By Ann E. Sartwell
Fair Credit Reporting Act (FCRA) claims present very real and potentially expensive sources of employer woe. By its terms, the FCRA applies to “consumers.” However, in the employment setting, the FCRA frequently comes into play in the course of third-party “background checks” conducted prior to employment and in connection with promotion or reassignments. Background checks that include personal interviews about a person’s character or reputation are considered “investigative consumer reports.” Accordingly, the FCRA applies not just to credit reports on individuals, but also to criminal background results and information obtained from individual interviews or other sources.
FCRA compliance intersects with other hiring and retention legal concerns. Some, like traditional state and federal antidiscrimination laws like Title VII of the Civil Rights Act of 1964 or the Tennessee Human Rights Act, are familiar. Others, such as state and local “fair chance” or “ban the box” legislation, are emerging. Whether due to its hyper-technicality or to the fact that most disputes about its application are not based on “juicy” facts, many professionals do not know much about the duties the FCRA imposes on employers. A brief (and very incomplete) review is in order.
When obtaining background information reported by a third party (a “consumer reporting agency”), employer duties include prior stand-alone disclosure of intent to obtain a report and the receipt of the individual’s signed authorization. If the employer might use the information it receives to take adverse action (e.g., not hiring someone or terminating existing employment), it must, prior to the action, provide the applicant both a copy of the report and a summary of their rights under the law. After a “reasonable time,” if the adverse action is then taken, the employer must provide the individual notice of the action and specific information about the agency that provided the report itself.

Exercise data —
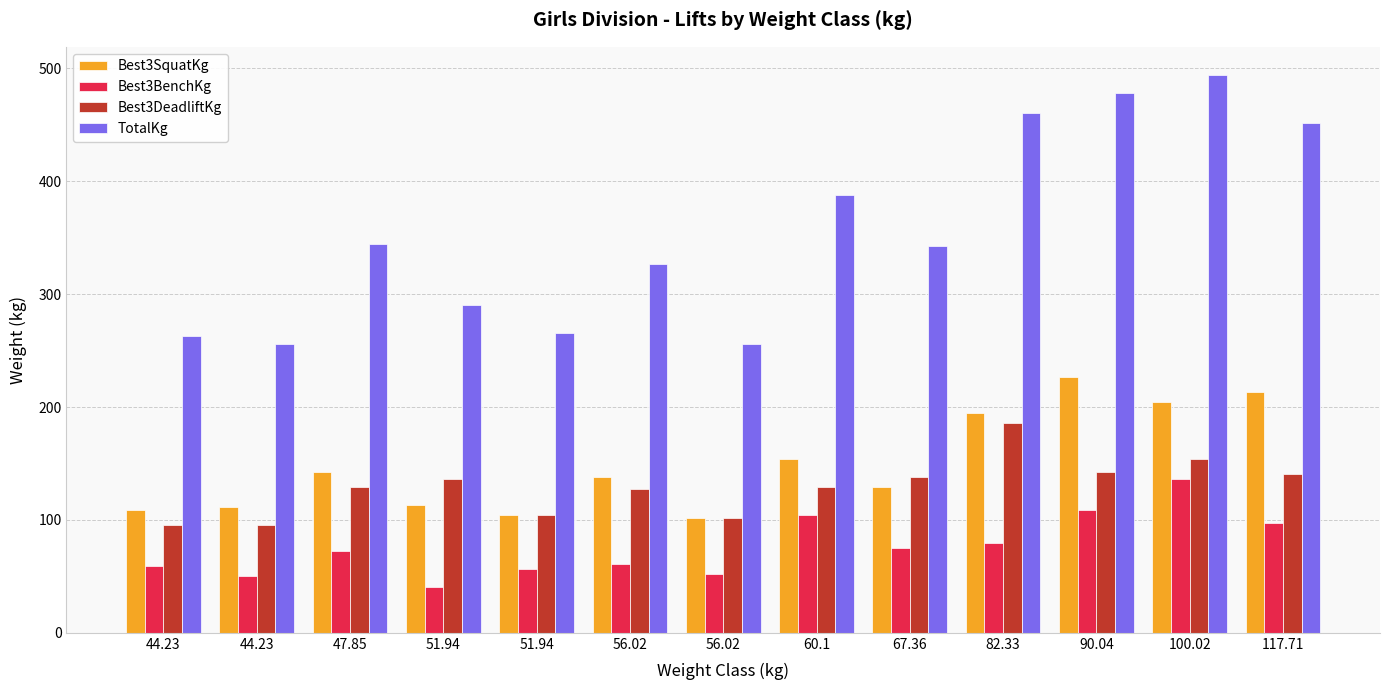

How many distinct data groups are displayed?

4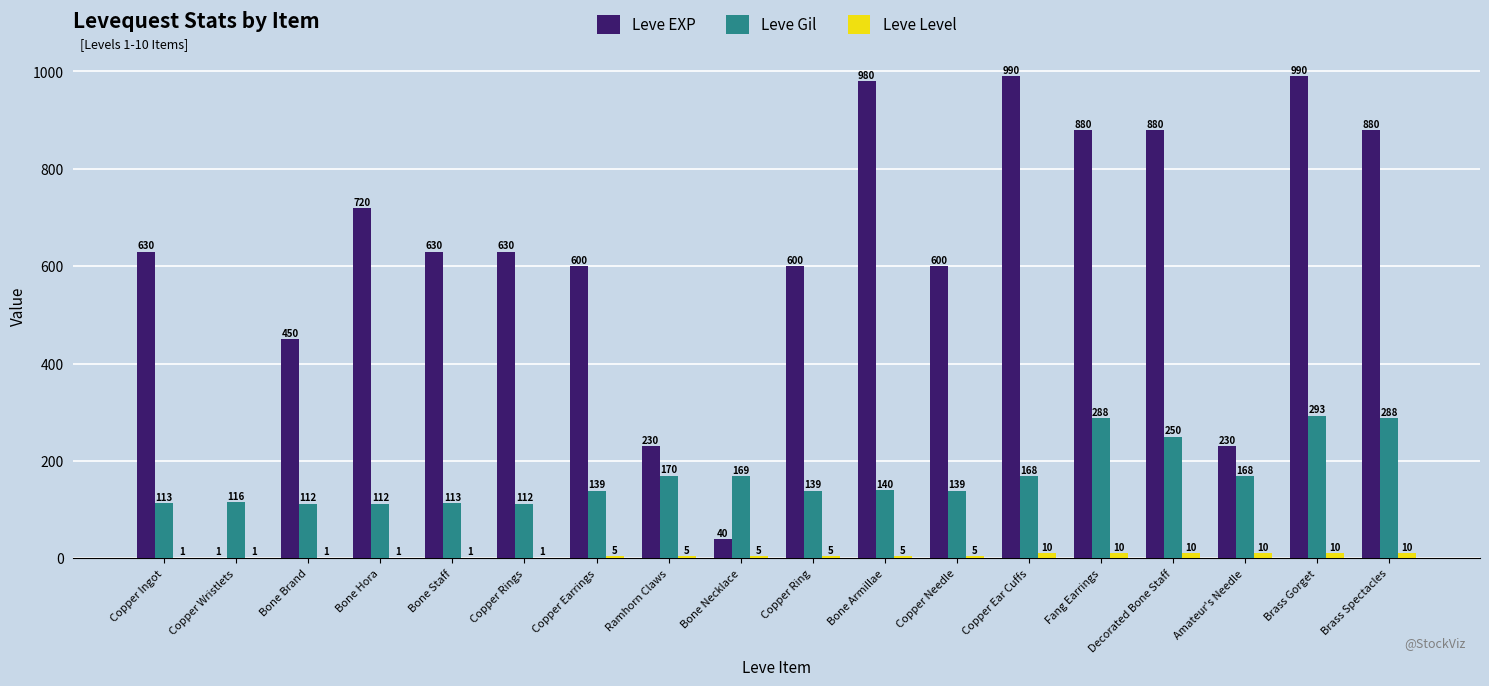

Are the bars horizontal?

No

Tasks to perform —
(a) According to the FCRA article, what must an employer give an applicant before taking adverse action based on a report?
(b) Render this sentence from the FCRA article into Spanish: "FCRA compliance intersects with other hiring and retention legal concerns."
(c) Pull out the portion of the FCRA article from "FCRA compliance intersects" to "is in order.".

Task-by-task results —
(a) A copy of the report and a summary of the applicant's rights under the law.

(b) El cumplimiento de la FCRA se entrecruza con otras cuestiones legales relacionadas con la contratación y la retención de personal.

(c)
FCRA compliance intersects with other hiring and retention legal concerns. Some, like traditional state and federal antidiscrimination laws like Title VII of the Civil Rights Act of 1964 or the Tennessee Human Rights Act, are familiar. Others, such as state and local “fair chance” or “ban the box” legislation, are emerging. Whether due to its hyper-technicality or to the fact that most disputes about its application are not based on “juicy” facts, many professionals do not know much about the duties the FCRA imposes on employers. A brief (and very incomplete) review is in order.